> **Your instructions**:
Starting at the line that contains "0.2 | | 16.0 |" in the listing below, write out every line word for word until you have written the line that contains "2.0 | | | 15.0 |".

Top of Extracted records

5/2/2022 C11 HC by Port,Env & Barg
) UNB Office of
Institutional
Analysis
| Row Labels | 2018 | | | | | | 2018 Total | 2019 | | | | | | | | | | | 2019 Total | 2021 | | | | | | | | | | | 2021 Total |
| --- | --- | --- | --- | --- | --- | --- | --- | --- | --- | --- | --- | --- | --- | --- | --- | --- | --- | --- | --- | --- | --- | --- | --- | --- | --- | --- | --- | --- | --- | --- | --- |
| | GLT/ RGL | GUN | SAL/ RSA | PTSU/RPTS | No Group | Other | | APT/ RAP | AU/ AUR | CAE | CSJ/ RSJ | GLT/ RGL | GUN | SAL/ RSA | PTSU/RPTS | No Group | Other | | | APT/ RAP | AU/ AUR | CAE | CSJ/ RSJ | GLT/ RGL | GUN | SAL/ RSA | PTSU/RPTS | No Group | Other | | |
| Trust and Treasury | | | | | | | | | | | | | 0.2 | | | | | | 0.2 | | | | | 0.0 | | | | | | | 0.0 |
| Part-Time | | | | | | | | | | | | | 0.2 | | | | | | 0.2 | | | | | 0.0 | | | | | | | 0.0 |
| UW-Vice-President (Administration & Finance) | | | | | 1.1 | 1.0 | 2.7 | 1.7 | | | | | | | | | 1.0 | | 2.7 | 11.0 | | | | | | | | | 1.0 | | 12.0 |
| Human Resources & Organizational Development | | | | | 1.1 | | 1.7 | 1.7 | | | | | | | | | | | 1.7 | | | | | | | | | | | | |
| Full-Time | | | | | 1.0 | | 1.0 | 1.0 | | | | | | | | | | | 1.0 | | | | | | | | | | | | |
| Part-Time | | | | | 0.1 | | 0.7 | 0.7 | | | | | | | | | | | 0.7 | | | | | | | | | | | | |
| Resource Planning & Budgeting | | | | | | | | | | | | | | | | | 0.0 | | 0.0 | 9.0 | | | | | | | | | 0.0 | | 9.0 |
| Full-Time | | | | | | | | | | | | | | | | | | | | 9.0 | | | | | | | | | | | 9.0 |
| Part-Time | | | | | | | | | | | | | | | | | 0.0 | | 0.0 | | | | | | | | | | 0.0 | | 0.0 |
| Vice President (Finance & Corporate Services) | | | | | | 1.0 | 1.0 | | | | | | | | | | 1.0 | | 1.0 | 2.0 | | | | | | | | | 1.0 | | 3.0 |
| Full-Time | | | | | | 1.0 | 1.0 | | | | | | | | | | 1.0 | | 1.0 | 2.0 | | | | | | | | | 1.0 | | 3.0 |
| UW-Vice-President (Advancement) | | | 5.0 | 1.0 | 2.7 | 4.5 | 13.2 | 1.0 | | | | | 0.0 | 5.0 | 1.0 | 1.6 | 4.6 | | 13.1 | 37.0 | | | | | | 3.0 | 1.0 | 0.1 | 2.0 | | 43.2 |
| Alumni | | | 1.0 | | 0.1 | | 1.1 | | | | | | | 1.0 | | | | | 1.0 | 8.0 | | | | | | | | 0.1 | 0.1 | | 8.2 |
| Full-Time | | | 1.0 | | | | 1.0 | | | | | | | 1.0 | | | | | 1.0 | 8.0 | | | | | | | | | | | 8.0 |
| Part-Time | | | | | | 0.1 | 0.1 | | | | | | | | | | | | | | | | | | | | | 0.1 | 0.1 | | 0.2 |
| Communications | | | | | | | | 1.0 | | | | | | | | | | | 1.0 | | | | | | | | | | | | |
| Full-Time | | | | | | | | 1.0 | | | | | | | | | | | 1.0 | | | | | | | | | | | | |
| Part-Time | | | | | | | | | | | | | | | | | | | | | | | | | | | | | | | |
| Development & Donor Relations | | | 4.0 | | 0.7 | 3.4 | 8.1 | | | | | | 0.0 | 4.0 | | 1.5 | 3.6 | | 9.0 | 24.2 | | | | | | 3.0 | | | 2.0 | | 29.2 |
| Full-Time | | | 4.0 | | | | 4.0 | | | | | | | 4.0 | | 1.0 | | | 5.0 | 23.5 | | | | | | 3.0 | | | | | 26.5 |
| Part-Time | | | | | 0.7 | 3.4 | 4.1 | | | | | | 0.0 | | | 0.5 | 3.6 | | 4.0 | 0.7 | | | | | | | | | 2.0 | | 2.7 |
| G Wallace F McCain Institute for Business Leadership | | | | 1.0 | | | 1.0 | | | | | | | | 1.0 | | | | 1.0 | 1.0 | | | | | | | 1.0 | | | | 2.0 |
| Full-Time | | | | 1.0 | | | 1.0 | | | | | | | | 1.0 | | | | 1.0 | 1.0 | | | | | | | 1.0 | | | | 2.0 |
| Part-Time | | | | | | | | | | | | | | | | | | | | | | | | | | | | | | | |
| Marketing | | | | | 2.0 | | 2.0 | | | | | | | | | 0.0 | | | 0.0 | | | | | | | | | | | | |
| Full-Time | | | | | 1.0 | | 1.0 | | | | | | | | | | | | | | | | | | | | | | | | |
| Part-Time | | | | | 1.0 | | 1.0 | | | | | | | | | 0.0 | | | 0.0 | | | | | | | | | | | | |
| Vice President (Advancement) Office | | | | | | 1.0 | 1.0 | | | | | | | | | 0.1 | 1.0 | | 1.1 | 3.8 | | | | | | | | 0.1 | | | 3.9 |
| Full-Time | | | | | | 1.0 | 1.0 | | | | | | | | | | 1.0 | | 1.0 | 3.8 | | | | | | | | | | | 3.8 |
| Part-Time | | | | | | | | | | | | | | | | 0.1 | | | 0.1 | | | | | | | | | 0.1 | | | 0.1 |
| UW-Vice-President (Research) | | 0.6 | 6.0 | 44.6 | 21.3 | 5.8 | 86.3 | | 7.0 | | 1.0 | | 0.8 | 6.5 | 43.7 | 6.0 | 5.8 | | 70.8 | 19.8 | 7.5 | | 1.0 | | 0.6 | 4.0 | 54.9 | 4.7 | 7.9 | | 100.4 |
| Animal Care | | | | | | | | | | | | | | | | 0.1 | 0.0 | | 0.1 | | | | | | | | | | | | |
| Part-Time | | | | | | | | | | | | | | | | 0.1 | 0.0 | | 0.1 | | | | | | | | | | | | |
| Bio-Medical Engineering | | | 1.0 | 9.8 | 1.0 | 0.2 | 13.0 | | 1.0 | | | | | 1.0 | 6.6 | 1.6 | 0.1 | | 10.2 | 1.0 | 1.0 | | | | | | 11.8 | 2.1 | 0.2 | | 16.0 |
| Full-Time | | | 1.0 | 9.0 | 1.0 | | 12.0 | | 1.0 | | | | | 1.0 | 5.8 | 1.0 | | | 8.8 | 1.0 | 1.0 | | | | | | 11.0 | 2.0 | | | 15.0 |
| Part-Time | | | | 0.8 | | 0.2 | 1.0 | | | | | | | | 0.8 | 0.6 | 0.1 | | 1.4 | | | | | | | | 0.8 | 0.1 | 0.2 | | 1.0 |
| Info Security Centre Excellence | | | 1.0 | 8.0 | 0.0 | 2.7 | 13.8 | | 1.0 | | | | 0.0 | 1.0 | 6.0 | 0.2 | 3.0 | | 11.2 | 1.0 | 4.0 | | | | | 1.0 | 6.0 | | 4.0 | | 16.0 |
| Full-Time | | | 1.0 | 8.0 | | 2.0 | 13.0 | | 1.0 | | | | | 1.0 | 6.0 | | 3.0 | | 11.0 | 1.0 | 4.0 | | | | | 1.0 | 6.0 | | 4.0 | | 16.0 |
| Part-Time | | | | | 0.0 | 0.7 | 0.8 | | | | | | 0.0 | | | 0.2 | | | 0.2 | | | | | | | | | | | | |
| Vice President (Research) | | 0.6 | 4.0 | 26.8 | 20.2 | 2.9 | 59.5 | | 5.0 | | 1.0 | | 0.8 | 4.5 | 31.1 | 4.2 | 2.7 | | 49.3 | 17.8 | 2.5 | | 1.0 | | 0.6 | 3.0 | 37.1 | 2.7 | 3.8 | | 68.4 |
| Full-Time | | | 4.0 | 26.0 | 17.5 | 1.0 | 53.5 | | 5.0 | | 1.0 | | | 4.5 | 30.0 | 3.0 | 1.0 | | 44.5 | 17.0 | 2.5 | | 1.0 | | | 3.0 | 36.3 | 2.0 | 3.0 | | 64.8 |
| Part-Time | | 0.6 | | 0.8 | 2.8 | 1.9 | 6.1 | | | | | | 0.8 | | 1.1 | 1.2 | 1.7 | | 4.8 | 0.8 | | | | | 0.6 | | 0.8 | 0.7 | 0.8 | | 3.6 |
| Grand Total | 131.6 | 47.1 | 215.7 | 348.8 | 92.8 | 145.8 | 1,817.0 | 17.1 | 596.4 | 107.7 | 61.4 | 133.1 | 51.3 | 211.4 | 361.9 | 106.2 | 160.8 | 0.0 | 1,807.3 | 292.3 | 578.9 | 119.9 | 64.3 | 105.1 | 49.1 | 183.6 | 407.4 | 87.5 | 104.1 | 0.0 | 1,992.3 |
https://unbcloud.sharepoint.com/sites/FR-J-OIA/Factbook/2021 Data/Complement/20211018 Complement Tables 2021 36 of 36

Bottom of Extracted records

> **Task result**:
| Bio-Medical Engineering | | | 1.0 | 9.8 | 1.0 | 0.2 | 13.0 | | 1.0 | | | | | 1.0 | 6.6 | 1.6 | 0.1 | | 10.2 | 1.0 | 1.0 | | | | | | 11.8 | 2.1 | 0.2 | | 16.0 |
| Full-Time | | | 1.0 | 9.0 | 1.0 | | 12.0 | | 1.0 | | | | | 1.0 | 5.8 | 1.0 | | | 8.8 | 1.0 | 1.0 | | | | | | 11.0 | 2.0 | | | 15.0 |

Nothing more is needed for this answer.